Susan Landau, a research scientist at University of California, Berkeley, who led the imaging study explained that in the new data, people in the structured intervention group achieved cognitive improvements regardless of whether they had Alzheimer’s-related changes in the brain.

“This finding is actually quite important in that it means that lifestyle changes are similarly beneficial to people regardless of their Alzheimer’s biomarker status,” Landau said by email.

What’s next?

The U.S. POINTER study will continue following up on participants for four years to provide more information on how well this lifestyle recipe protects people in the long-run, how they impact the microbiome, and whether they shift blood biomarkers of Alzheimer’s.
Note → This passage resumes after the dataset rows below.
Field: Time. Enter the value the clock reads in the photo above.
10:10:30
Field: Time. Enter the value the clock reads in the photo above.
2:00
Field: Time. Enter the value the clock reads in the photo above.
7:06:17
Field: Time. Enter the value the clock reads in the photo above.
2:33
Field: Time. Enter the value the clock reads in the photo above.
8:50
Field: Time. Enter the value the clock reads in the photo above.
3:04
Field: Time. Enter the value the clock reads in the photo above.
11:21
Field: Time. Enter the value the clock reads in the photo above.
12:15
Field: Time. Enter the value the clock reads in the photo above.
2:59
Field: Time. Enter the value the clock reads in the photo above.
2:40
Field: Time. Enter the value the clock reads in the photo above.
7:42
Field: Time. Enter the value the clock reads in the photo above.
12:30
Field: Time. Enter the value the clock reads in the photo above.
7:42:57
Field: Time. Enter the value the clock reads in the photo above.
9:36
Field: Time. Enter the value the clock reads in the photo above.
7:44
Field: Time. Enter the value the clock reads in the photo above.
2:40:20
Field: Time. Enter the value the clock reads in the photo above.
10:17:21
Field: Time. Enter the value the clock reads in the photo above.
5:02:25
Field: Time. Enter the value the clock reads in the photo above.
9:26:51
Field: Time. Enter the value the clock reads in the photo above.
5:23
Scaling these interventions equitably remains a priority for researchers and public health experts. 

One key difference between the structured group and the self-guided group was the social support. The structured participants received a total of 38 coached team meetings, 26 phone calls, and seven in-person health checkups. The self-guided group only received six meetings and four phone calls with an advisor, and were left to manage their efforts to incorporate healthier lifestyle habits on their own. 

“That could potentially be replicated in an online forum that also provides accountability to people,” said Langbaum. Moving online would also make these interventions more accessible for those who work irregular hours or are homebound. “We really have to look at more online, interactive engagement that can provide structure and some social interaction,” she said.